WHAT YOU ARE ASKED TO DO: Please repeat, from the entries that follow, the lines from the one containing "middle pip: (177, 108)" through the one containing "wrist: (1117, 988)" exactly, adding nothing.

Limb landmark coordinates:
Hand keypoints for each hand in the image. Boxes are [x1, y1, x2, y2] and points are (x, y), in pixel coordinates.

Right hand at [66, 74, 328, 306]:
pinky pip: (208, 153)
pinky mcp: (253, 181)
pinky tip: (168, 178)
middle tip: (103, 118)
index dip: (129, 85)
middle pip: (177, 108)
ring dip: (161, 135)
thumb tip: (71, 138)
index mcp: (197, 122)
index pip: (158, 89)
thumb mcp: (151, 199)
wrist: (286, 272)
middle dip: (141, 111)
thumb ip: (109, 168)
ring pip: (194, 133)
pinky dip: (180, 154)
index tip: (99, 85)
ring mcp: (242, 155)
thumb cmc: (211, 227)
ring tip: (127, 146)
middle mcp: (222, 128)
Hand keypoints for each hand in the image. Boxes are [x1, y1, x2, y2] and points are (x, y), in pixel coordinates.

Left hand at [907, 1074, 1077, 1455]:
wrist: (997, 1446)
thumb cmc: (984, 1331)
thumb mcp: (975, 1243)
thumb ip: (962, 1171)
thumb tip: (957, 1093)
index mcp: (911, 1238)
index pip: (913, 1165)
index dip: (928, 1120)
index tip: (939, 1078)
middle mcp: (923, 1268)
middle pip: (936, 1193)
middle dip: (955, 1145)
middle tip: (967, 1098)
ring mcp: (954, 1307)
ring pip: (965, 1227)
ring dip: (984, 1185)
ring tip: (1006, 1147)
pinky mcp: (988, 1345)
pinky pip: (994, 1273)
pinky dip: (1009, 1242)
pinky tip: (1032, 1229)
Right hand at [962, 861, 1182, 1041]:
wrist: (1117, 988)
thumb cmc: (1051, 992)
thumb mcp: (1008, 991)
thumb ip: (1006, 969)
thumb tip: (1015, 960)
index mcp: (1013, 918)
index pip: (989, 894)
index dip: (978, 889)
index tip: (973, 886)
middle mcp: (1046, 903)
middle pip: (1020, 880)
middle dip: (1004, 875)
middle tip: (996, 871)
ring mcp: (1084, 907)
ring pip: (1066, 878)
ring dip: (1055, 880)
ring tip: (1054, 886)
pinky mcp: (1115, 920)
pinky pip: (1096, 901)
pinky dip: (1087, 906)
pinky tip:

RESULT:
middle pip: (177, 108)
ring dip: (161, 135)
thumb tip: (71, 138)
index mcp: (197, 122)
index pip: (158, 89)
thumb mcp: (151, 199)
wrist: (286, 272)
middle dip: (141, 111)
thumb ip: (109, 168)
ring pip: (194, 133)
pinky dip: (180, 154)
index tip: (99, 85)
ring mcp: (242, 155)
thumb cmc: (211, 227)
ring tip: (127, 146)
middle mcp: (222, 128)
Hand keypoints for each hand in the image. Boxes are [x1, y1, x2, y2] and points are (x, y), in pixel coordinates.

Left hand at [907, 1074, 1077, 1455]:
wrist: (997, 1446)
thumb cmc: (984, 1331)
thumb mcp: (975, 1243)
thumb ip: (962, 1171)
thumb tip: (957, 1093)
index mcp: (911, 1238)
index pip: (913, 1165)
index dip: (928, 1120)
index tip: (939, 1078)
middle mcp: (923, 1268)
middle pip: (936, 1193)
middle dip: (955, 1145)
middle tip: (967, 1098)
ring mcp: (954, 1307)
ring pip: (965, 1227)
ring dip: (984, 1185)
ring tip: (1006, 1147)
pinky mcp: (988, 1345)
pinky pip: (994, 1273)
pinky dip: (1009, 1242)
pinky tip: (1032, 1229)
Right hand at [962, 861, 1182, 1041]:
wrist: (1117, 988)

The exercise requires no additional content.